**PASSAGE TO READ**
____

The school has had few staff changes in the past three years and has some long serving staff members.
Since the May 2014 ERO report, the Board of Trustees has co-opted a whānau group representative and more recently, a member of the Pacific community.
The school identifies valued outcomes for students in its charter as: aspiring to develop confident learners; well-rounded; socially skilled; and highly literate and numerate.
In 2015, the school undertook professional learning and development in literacy. In 2016, the focus was on the use of digital technology and developing students’ leadership of their own learning.
The school is part of the Northern Porirua Community of Learning.
How well is the school achieving equitable outcomes for all children?
National Standards data shows high student achievement overall in reading, writing and mathematics and equitable outcomes within the school for Māori and for Pacific learners. Achievement for both of these groups has improved since the previous ERO report. The school is aware of lower achievement for boys in comparison with girls in writing and is addressing this. Many students make progress and a small number accelerated their progress as a result of school action in 2016.
The school is well placed to sustain and continue to improve its performance in achieving equity and excellence. School leaders are strongly focused on providing the necessary conditions and processes to continue to enable equity and excellence. New initiatives, and curriculum developments to support the school’s vision and goals, are thoughtfully considered and systematically implemented.

____

**EXERCISE BRIEF**
Reproduce the stretch of the school review from "The school has" through "the Pacific community." word for word.

**DATA RECORDS**
____

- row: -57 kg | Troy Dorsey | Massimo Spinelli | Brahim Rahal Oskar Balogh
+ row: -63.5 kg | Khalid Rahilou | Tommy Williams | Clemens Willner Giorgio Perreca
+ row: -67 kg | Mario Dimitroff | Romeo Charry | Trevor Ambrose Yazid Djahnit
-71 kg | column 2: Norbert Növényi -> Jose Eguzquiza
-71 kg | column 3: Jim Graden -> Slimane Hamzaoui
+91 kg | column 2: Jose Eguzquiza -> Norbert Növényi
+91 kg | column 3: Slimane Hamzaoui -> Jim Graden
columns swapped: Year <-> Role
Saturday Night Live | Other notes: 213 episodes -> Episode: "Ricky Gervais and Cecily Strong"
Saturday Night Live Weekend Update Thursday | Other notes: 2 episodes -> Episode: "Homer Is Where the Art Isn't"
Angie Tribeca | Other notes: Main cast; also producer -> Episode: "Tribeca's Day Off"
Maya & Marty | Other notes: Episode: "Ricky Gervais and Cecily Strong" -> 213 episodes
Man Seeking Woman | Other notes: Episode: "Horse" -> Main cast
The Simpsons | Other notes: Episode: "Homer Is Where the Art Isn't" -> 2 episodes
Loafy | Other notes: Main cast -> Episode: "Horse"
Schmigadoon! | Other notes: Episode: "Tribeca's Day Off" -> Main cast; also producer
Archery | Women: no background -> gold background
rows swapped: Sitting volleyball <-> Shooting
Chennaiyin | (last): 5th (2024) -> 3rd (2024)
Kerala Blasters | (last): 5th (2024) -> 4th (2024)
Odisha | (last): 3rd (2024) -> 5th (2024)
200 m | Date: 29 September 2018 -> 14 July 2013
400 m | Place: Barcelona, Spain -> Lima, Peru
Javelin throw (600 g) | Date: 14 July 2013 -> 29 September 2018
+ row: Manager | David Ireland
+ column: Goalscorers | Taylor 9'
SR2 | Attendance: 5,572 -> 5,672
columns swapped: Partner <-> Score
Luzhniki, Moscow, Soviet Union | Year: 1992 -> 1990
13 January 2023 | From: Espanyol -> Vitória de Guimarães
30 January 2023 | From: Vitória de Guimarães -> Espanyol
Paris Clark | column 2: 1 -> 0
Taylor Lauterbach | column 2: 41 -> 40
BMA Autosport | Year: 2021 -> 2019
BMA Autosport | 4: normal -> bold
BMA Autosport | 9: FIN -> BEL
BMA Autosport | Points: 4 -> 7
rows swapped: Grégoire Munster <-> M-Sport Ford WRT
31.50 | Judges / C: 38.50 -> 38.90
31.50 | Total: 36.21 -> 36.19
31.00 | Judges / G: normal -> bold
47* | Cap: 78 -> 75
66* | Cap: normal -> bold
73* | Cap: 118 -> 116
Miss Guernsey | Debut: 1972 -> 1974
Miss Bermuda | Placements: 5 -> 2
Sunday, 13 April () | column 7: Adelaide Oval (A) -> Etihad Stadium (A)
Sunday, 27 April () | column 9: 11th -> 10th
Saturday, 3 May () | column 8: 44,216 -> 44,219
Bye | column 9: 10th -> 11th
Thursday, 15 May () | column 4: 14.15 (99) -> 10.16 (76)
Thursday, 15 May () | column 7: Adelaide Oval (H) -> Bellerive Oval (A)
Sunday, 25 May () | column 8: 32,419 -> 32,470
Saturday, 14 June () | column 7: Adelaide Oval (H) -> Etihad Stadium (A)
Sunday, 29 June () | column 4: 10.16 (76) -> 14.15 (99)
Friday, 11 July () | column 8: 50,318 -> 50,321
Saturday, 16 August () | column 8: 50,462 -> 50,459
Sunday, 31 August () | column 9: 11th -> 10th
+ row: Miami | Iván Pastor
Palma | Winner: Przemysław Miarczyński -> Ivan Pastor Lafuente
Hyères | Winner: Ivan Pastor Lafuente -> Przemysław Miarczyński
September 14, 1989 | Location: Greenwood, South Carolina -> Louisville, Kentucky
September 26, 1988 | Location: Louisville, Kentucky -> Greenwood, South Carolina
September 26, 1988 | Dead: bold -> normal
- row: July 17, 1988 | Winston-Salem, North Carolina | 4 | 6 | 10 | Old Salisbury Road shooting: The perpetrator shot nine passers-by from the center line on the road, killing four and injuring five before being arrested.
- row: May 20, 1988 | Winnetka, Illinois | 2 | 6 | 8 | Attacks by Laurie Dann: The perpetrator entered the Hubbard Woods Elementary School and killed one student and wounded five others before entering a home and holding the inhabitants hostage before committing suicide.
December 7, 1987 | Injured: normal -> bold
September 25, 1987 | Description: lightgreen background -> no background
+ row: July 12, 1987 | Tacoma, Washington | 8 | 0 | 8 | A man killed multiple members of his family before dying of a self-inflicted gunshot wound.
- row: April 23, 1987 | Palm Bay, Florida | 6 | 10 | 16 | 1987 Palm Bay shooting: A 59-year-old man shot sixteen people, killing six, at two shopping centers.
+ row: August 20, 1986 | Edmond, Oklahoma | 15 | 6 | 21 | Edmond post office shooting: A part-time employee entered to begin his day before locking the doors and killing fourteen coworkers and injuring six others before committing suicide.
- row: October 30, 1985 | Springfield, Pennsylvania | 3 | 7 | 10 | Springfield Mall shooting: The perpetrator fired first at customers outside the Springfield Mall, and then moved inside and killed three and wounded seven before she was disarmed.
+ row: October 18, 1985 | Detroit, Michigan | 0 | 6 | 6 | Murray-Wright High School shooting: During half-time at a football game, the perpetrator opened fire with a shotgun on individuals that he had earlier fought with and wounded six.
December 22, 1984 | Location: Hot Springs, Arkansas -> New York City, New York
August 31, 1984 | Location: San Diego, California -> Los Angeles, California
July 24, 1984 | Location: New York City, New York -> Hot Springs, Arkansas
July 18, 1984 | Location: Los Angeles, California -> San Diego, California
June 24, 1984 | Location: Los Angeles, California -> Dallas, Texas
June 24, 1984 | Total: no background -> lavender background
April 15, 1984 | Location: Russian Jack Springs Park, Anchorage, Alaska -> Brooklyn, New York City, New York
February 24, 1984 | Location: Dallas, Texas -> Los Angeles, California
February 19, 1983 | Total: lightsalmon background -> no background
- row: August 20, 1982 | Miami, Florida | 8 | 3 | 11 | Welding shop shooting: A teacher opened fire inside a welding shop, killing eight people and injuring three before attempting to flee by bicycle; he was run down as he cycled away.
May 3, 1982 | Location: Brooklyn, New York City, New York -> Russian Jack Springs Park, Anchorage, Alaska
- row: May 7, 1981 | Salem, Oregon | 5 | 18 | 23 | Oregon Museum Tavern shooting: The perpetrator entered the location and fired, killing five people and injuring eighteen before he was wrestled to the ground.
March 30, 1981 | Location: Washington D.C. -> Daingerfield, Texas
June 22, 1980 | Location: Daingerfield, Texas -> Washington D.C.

____

**RESULT**
The school has had few staff changes in the past three years and has some long serving staff members.
Since the May 2014 ERO report, the Board of Trustees has co-opted a whānau group representative and more recently, a member of the Pacific community.